====== Seçilen Metin

Emsal Mahkeme Kararı Ankara Bölge Adliye Mahkemesi 21. Hukuk Dairesi 2020/799 E. 2022/536 K. 21.04.2022 T.

Görüntülediğiniz mahkeme kararı henüz kesinleşmemiştir. Yararlı olması amacıyla eklenmiştir.

.
T.C.

BÖLGE ADLİYE MAHKEMESİ
21.HUKUK DAİRESİ

.
TÜRK MİLLETİ ADINA
KARAR

.

İNCELENEN DOSYANIN
MAHKEMESİ : … 4. ASLİYE TİCARET MAHKEMESİ
TARİHİ : 21/11/2019
NUMARASI :….
DAVA : İtirazın İptali (Genel Kredi Sözleşmesinden Kaynaklanan)
DAVA TARİHİ : 31/01/2018
KARAR TARİHİ : 21/04/2022
GEREKÇELİ KARARIN
YAZILDIĞI TARİH : 21/05/2022

Taraflar arasındaki itirazın iptali istemine ilişkin davanın yargılaması sonunda ilamda yazılı nedenlerden dolayı davanın kısmen kabulüne yönelik olarak verilen hükme karşı davalılar vekilince süresinde istinaf kanun yoluna başvurulması üzerine dosya incelendi, gereği konuşulup düşünüldü.
DAVA
Davacı vekili dava dilekçesinde özetle; müvekkilinin genel kredi sözleşmesinden kaynaklanan alacağının tahsili için davalılar aleyhine başlattığı icra takibine davalıların haksız olarak itiraz ettiğini, davalıların … kredisinden sorumlu olduklarını belirterek davalıların itirazlarının iptaline, %20 oranında icra inkar tazminatına karar verilmesini talep ve dava etmiştir.
CEVAP
Davalılar vekili cevap dilekçesinde özetle; yapılacak bilirkişi incelemesi ile ayrıntılı hesap bilgisinin ortaya çıkacağını, dava değerinin neye göre belirlendiğinin açıklanmadığını, itirazlarının borca ve tebligatın usulsüzlüğüne ilişkin olduğunu bildirerek davanın reddini istemiştir.
İLK DERECE MAHKEMESİ KARARI
Mahkemece, yargılama aşamasında alınan bilirkişi raporu ile davacının davalılardan takip tarihi itibariyle alacaklı olduğu miktarın tespit edildiği, davacının icra takibinde kötü niyetli olduğunun ispatlanamadığı, davalıların kötü niyet tazminat taleplerinin reddi gerektiği gerekçesiyle davanın kısmen kabulüne, davalının icra takibine itirazının kısmen iptaline, takibin 26.790,00 TL asıl alacak, 924,33 TL işlemiş faiz, 46,22 TL BSMV, 348,31 TL masraf olmak üzere toplam 28.108,86 TL alacak üzerinden ve asıl alacağa takip tarihinden itibaren işleyecek yıllık % 40 oranındaki temerrüt faizi ve temerrüt faizinin %5’i oranındaki BSMV’si ile birlikte devamına, fazlaya ilişkin istemin reddine, İİK’nun 67.maddesi uyarınca hükmolunan alacağın %20’si oranında 5.621,77 TL icra inkar tazminatının davalılardan alınarak davacıya verilmesine, davalıların yasal şartları oluşmayan kötüniyet tazminatı taleplerinin ayrı ayrı reddine karar verilmiştir.

============
====== Verilen Girdiler

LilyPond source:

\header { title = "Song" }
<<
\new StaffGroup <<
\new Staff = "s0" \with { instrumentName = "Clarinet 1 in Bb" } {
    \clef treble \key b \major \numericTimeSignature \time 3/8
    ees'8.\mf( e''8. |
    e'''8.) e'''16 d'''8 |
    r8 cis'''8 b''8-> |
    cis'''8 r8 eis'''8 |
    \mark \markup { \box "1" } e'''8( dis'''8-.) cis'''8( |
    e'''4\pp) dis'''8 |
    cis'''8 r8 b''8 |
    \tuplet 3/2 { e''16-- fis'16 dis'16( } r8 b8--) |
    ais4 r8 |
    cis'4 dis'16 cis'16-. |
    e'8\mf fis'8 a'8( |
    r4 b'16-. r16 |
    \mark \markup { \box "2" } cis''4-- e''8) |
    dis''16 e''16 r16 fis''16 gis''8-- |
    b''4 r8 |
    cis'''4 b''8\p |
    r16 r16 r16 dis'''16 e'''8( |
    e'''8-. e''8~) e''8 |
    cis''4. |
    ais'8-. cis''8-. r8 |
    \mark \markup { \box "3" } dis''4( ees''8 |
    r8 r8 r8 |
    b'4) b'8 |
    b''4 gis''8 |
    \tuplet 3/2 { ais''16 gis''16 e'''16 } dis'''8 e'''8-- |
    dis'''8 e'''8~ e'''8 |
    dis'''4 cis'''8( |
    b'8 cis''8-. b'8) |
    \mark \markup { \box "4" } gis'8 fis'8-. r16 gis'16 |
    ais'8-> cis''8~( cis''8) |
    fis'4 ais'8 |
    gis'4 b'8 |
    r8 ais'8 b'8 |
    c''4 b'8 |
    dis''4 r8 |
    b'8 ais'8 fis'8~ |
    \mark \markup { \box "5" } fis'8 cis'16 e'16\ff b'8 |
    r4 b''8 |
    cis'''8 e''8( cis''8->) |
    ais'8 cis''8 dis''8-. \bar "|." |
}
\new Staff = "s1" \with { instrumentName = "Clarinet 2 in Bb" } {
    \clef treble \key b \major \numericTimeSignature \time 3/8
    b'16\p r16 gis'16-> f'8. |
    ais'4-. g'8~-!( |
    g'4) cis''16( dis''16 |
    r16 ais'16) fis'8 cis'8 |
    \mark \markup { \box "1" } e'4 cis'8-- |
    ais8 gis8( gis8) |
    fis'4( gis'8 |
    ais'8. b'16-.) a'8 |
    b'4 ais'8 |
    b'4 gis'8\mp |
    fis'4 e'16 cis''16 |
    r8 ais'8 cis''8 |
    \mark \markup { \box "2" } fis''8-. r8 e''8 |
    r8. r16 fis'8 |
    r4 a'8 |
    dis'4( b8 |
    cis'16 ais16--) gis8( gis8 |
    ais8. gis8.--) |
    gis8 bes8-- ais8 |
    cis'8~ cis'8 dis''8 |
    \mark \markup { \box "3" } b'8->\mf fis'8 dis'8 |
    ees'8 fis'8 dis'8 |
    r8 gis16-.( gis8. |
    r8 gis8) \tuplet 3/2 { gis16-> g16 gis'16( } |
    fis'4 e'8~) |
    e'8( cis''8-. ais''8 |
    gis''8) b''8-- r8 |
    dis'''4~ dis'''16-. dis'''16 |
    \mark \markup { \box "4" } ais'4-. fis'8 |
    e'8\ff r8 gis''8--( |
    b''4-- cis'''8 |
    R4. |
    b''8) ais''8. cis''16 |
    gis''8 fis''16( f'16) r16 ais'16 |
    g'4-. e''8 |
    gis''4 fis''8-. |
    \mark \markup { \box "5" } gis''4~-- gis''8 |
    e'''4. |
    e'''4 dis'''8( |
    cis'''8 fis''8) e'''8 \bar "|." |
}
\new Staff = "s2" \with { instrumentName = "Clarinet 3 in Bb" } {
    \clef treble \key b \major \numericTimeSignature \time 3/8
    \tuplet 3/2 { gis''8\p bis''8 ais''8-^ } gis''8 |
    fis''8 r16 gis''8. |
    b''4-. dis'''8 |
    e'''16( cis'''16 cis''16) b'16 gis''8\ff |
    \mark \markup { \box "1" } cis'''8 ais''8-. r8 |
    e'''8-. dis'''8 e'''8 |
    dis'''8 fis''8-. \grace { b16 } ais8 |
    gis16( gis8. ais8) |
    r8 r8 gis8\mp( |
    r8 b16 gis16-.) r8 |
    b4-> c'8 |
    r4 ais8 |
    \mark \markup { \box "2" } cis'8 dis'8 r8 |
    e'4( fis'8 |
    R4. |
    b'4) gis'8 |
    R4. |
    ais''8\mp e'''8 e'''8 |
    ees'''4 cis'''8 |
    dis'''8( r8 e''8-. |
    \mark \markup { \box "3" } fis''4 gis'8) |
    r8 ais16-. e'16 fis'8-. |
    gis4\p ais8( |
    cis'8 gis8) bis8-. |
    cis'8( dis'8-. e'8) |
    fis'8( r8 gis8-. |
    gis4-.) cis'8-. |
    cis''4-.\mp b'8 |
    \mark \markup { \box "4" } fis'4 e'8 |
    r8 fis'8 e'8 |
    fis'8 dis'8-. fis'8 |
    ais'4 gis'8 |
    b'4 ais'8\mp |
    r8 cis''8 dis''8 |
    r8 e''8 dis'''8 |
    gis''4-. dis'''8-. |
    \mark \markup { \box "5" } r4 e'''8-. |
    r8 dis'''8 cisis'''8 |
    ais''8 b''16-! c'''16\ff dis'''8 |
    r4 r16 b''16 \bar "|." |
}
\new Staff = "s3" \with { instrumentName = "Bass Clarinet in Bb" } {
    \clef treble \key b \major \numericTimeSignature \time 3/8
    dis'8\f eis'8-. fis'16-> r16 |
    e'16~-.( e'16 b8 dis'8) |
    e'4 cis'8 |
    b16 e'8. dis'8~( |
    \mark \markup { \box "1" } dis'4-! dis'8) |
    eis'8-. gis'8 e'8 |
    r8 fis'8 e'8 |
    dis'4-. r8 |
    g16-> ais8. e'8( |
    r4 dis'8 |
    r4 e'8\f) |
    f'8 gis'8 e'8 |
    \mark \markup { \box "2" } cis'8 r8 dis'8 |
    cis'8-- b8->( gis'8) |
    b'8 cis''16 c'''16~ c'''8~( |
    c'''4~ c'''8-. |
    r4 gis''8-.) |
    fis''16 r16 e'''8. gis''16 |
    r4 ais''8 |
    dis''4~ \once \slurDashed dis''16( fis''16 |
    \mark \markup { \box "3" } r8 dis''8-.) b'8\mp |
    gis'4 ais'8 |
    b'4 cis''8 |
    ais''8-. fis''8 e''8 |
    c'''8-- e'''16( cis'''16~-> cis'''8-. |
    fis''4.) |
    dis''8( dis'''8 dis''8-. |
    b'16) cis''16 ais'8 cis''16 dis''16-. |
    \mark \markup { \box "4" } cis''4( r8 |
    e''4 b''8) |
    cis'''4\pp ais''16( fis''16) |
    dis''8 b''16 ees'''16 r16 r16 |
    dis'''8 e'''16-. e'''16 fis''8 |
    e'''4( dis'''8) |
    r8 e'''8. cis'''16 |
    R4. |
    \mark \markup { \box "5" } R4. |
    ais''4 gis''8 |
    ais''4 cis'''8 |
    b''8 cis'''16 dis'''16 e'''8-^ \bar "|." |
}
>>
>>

============

- Görevler:
1) Mahkeme kararında "Taraflar arasındaki itirazın" ifadesinden "ve dava etmiştir." ifadesine kadar (ikisi de dahil) uzanan bölümü birebir kopyalar mısınız?
2) Mahkeme kararına göre şu ifadeler doğru mu? Her birine evet ya da hayır deyin ve kararı belirleyen sözleri metinden birebir alıntılayın: (a) Dava tarihi 31/01/2018'dir. (b) Davacı vekili %40 oranında icra inkar tazminatı istemiştir. (c) İlk derece mahkemesi davalıların kötüniyet tazminatı taleplerini kabul etmiştir.
Girdilere bakmanız gerekmiyor.

- Görev Çözümleri:
1)
Taraflar arasındaki itirazın iptali istemine ilişkin davanın yargılaması sonunda ilamda yazılı nedenlerden dolayı davanın kısmen kabulüne yönelik olarak verilen hükme karşı davalılar vekilince süresinde istinaf kanun yoluna başvurulması üzerine dosya incelendi, gereği konuşulup düşünüldü.
DAVA
Davacı vekili dava dilekçesinde özetle; müvekkilinin genel kredi sözleşmesinden kaynaklanan alacağının tahsili için davalılar aleyhine başlattığı icra takibine davalıların haksız olarak itiraz ettiğini, davalıların … kredisinden sorumlu olduklarını belirterek davalıların itirazlarının iptaline, %20 oranında icra inkar tazminatına karar verilmesini talep ve dava etmiştir.

2)
(a) Evet: "DAVA TARİHİ : 31/01/2018"
(b) Hayır: "%20 oranında icra inkar tazminatına karar verilmesini talep ve dava etmiştir"
(c) Hayır: "davalıların yasal şartları oluşmayan kötüniyet tazminatı taleplerinin ayrı ayrı reddine karar verilmiştir"